Ex-secretário de Redação da Folha, jornalista, coautor de 'Como Viver em SP sem Carro', faz pesquisas no Warburg Institute, em Londres, com o apoio da Capes. Escreve às segundas.
Feliz ano bário
56 é o número do bário na tabela periódica dos elementos químicos. Com símbolo Ba, ele é ao mesmo tempo tóxico e macio, prateado mas alcalino terroso. Ele sempre se esconde em meio ao mineral chamado Barita, que lhe serve de encosto; paradoxalmente, isso não se dá por timidez ou fenômeno químico semelhante mas exatamente por ser muito reativo. É usado em tintas e vidro e também em fogos de artifício.

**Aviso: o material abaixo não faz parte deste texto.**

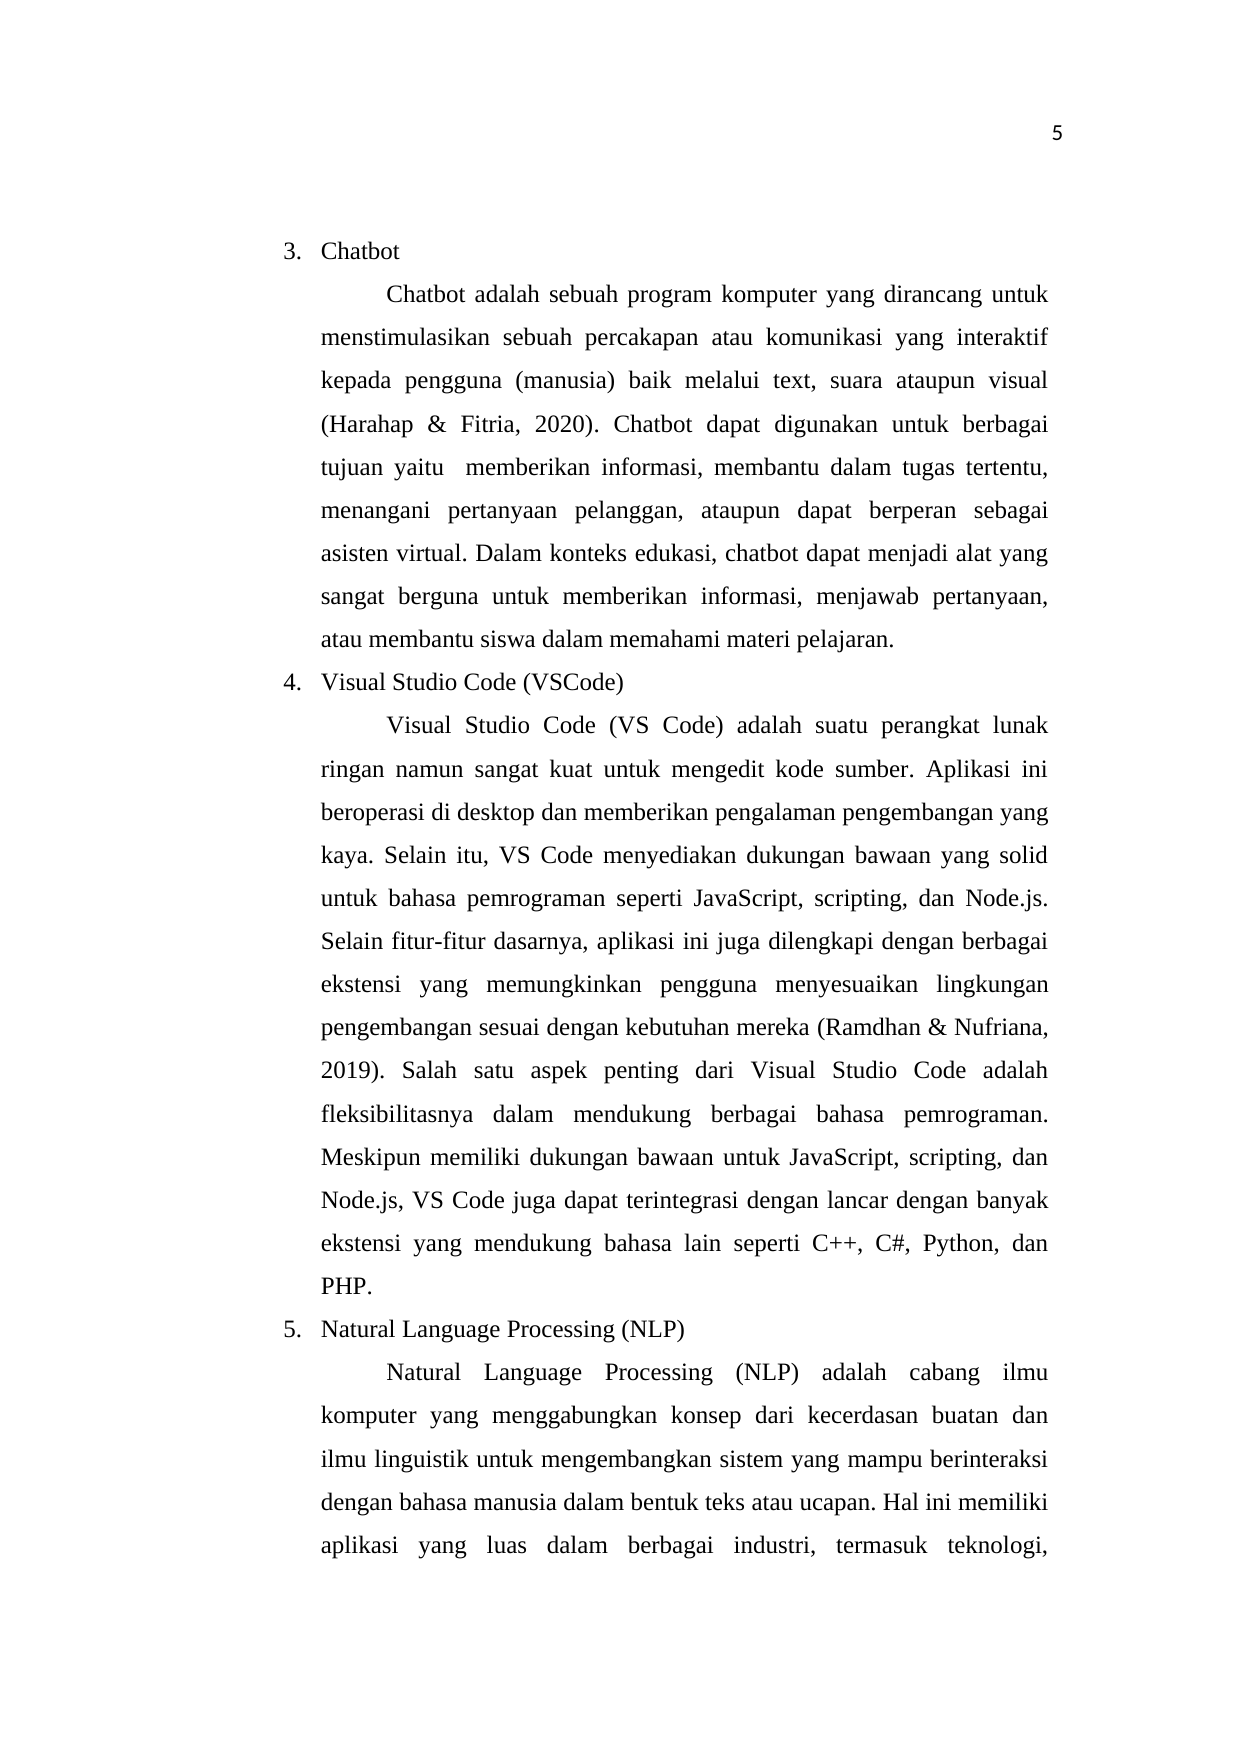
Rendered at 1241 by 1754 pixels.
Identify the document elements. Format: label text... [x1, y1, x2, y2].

list Visual Studio Code (VS Code) adalah suatu perangkat lunak ringan namun sangat kuat untuk mengedit kode sumber. Aplikasi ini beroperasi di desktop dan memberikan pengalaman pengembangan yang kaya. Selain itu, VS Code menyediakan dukungan bawaan yang solid untuk bahasa pemrograman seperti JavaScript, scripting, dan Node.js. Selain fitur-fitur dasarnya, aplikasi ini juga dilengkapi dengan berbagai ekstensi yang memungkinkan pengguna menyesuaikan lingkungan pengembangan sesuai dengan kebutuhan mereka . Salah satu aspek penting dari Visual Studio Code adalah fleksibilitasnya dalam mendukung berbagai bahasa pemrograman. Meskipun memiliki dukungan bawaan untuk JavaScript, scripting, dan Node.js, VS Code juga dapat terintegrasi dengan lancar dengan banyak ekstensi yang mendukung bahasa lain seperti C++, C#, Python, dan PHP. [321, 711, 1049, 1300]
list Visual Studio Code (VSCode) [283, 667, 1049, 696]
list Chatbot adalah sebuah program komputer yang dirancang untuk menstimulasikan sebuah percakapan atau komunikasi yang interaktif kepada pengguna (manusia) baik melalui text, suara ataupun visual . Chatbot dapat digunakan untuk berbagai tujuan yaitu memberikan informasi, membantu dalam tugas tertentu, menangani pertanyaan pelanggan, ataupun dapat berperan sebagai asisten virtual. Dalam konteks edukasi, chatbot dapat menjadi alat yang sangat berguna untuk memberikan informasi, menjawab pertanyaan, atau membantu siswa dalam memahami materi pelajaran. [321, 279, 1049, 653]
list Natural Language Processing (NLP) [283, 1314, 1049, 1343]
list Chatbot [283, 236, 1049, 265]
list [321, 1357, 1049, 1559]
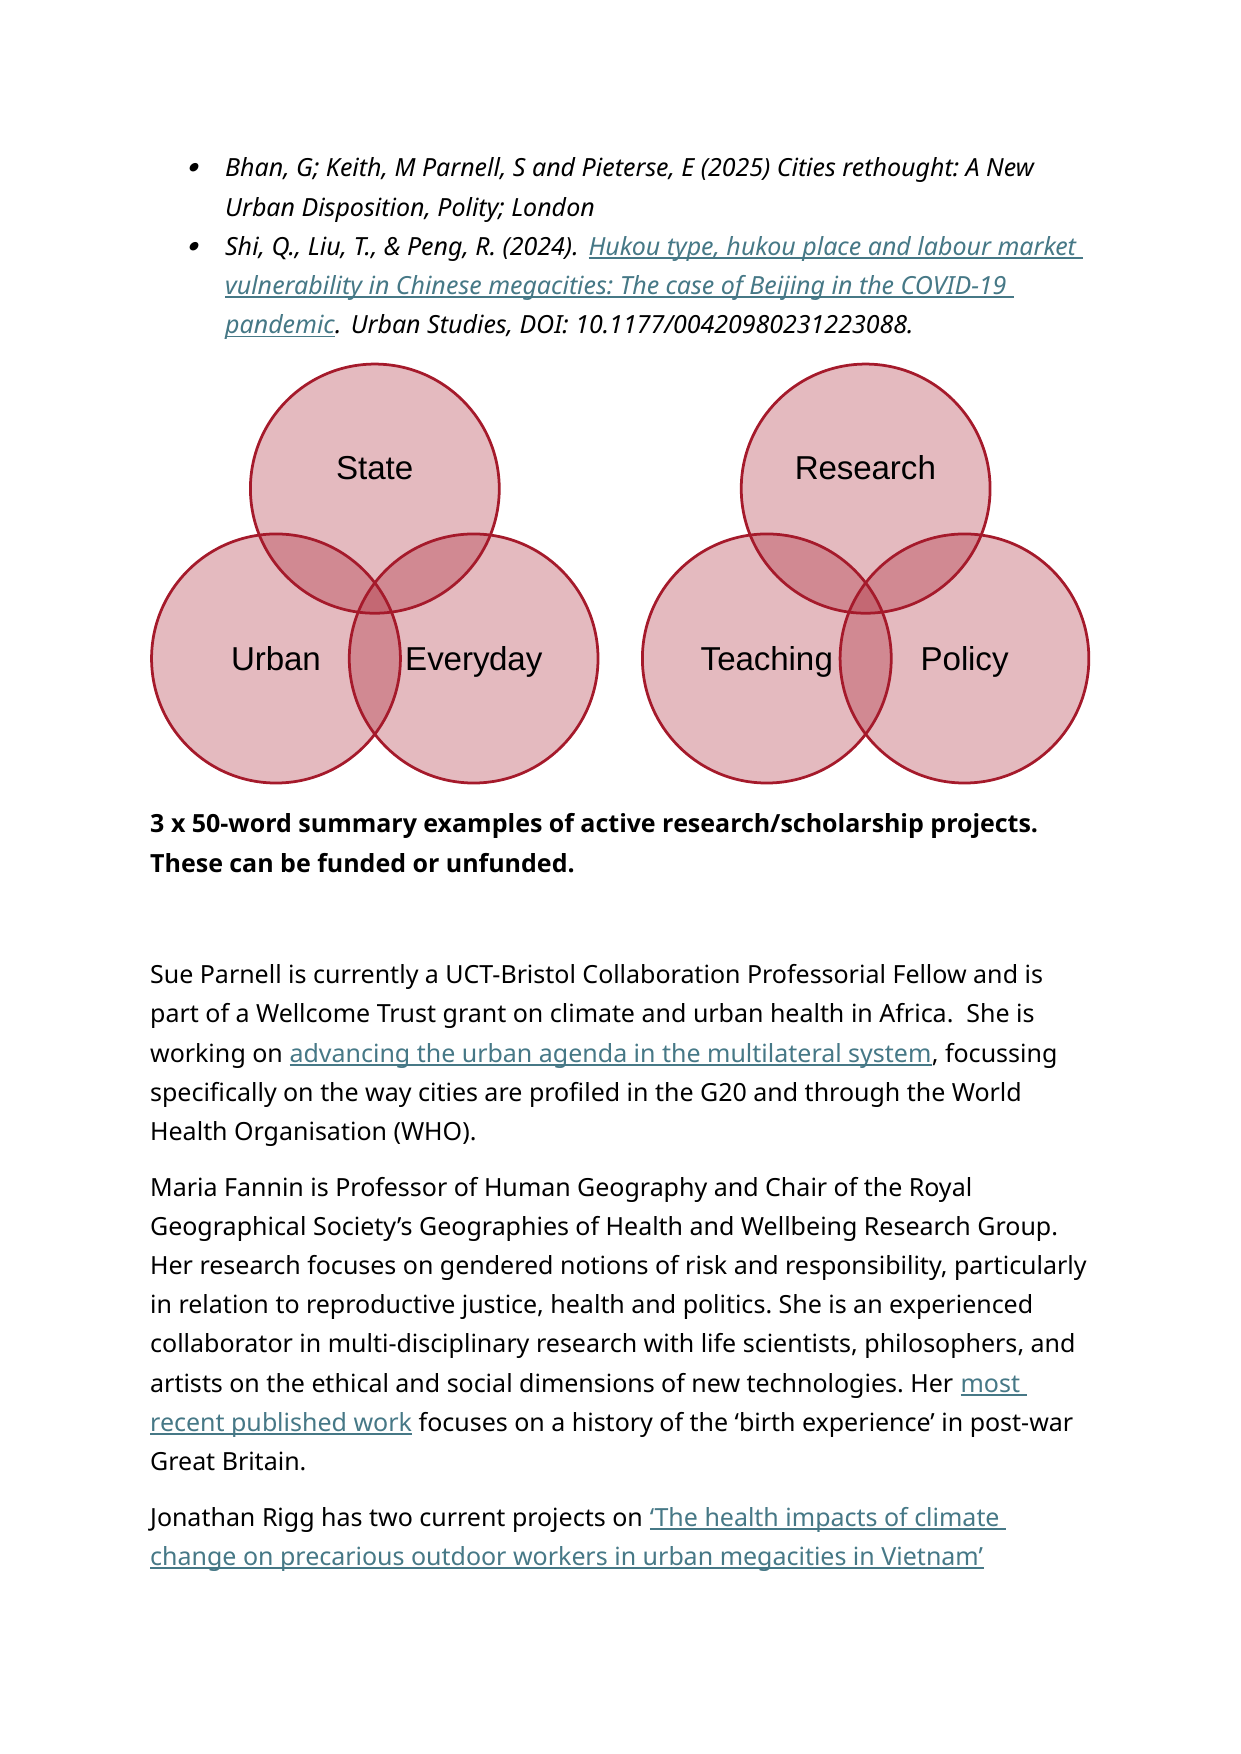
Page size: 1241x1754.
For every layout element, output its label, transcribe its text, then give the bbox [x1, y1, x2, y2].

text Maria Fannin is Professor of Human Geography and Chair of the Royal Geographical Society’s Geographies of Health and Wellbeing Research Group. Her research focuses on gendered notions of risk and responsibility, particularly in relation to reproductive justice, health and politics. She is an experienced collaborator in multi-disciplinary research with life scientists, philosophers, and artists on the ethical and social dimensions of new technologies. Her most recent published work focuses on a history of the ‘birth experience’ in post-war Great Britain. [150, 1169, 1090, 1478]
text 3 x 50-word summary examples of active research/scholarship projects. These can be funded or unfunded. [150, 806, 1090, 879]
list Shi, Q., Liu, T., & Peng, R. (2024). Hukou type, hukou place and labour market vulnerability in Chinese megacities: The case of Beijing in the COVID-19 pandemic. Urban Studies, DOI: 10.1177/00420980231223088. [187, 228, 1090, 341]
text Sue Parnell is currently a UCT-Bristol Collaboration Professorial Fellow and is part of a Wellcome Trust grant on climate and urban health in Africa. She is working on advancing the urban agenda in the multilateral system, focussing specifically on the way cities are profiled in the G20 and through the World Health Organisation (WHO). [150, 957, 1090, 1148]
list Bhan, G; Keith, M Parnell, S and Pieterse, E (2025) Cities rethought: A New Urban Disposition, Polity; London [187, 150, 1090, 223]
text Jonathan Rigg has two current projects on ‘The health impacts of climate change on precarious outdoor workers in urban megacities in Vietnam’ (Wellcome Trust) and ‘Sajag Nepal: multi-hazards and systemic risks – planning and preparedness for the mountain hazard and risk chain in Nepal’ (GCRF-funded). [150, 1499, 1090, 1573]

Nascido mais ou menos ao centro do espectro dos átomos, o bário oscila, portanto, entre a grande exposição e a discrição absoluta, em diferentes momentos de sua vida.
Passei o dia de meu aniversário lendo o mais recente livro de Oliver Sacks, "Gratidão" (Companhia das Letras), uma reunião de quatro ensaios curtos sobre vida e morte que o neurocientista escreveu depois de descobrir que tinha um câncer no fígado que iria matá-lo em pouco tempo.
Ao longo do pequeno volume recém-lançado, o autor faz várias referências à associação das idades das pessoas com os elementos da tabela periódica que aprendemos em química e que ele conta ter sido uma das paixões de sua vida toda. Assim, ele comenta que ao fazer 80 anos recebeu um frasco com mercúrio (cujo símbolo é Hg e recebe exatamente o número 80 na tabela que ganhou do russo Dimitri Mendeleiev sua forma atual).
No livro, Sacks se entristece ao perceber que não terá tempo para chegar aos 84 (Polônio, Po). Diante da doença, nem menciona o Férmio (100, com símbolo Fm), menos ainda o Livermório (Lv), que, com número atômico 116, era o último elemento conhecido quando escreveu esses textos.
A tabela periódica mistura mitos, geografia e nomes de cientistas para dar nomes aos átomos, como a astronomia e astrologia. Segundo esta doutrina mágica, aos 56, ao chegar a Bário, verei o planeta Saturno passar pela oitava vez na posição em que estava quando nasci. Os astrólogos comparam esse planeta à Lua (um dia lunar corresponde a um ano de Saturno), de forma que a quatro "luas" completa-se um ciclo e tudo se reinicia.
Assim, aos 28 anos, a pessoa realiza um ciclo de Saturno e começa a viver novamente as fases anteriores da vida, agora sob outros contextos, numa outra "oitava", como se pode dizer usando como paralelo as notas musicais (do Dó ao Si, completa-se uma oitava, em seguida vem novamente um Dó, que será no entanto mais agudo, nunca mais será exatamente igual).
Ainda segundo essa visão cheia de metáforas míticas, dos 28 aos 35 anos, repassei a infância e a vida pré-escolar; dos 35 aos 42, tive que enfrentar a pré-adolescência e sua solidão; dos 42 aos 49, reiniciei a vida profissional e encontrei uma segunda maturidade. E desde os 49, estaria vivendo uma fase, que perdura até os 63, que dizem ser dedicada à "devolução", quando as pessoas maduras devolvem ao mundo e especialmente aos mais jovens algo do que receberam; não é por outra razão que ficam tão felizes diante do surgimento de netos assim como abraçam com afinco atividades de ensino.
É triste que uma descoberta tão importante como a de quatro novos átomos , que completam a sétima linha da tabela periódica dos elementos químicos, tenha sido anunciada agora, pouco depois da morte de Oliver Sacks, amante da química, sem que ele tenha sabido do avanço. Especialmente pelo fato de que agora, com as pessoas vivendo mais, novos átomos, até 118, vão permitir que os homens mais longevos possam ter um átomo para comemorar em seu aniversário. Para mim, até o momento, basta um feliz ano Bário. E para você?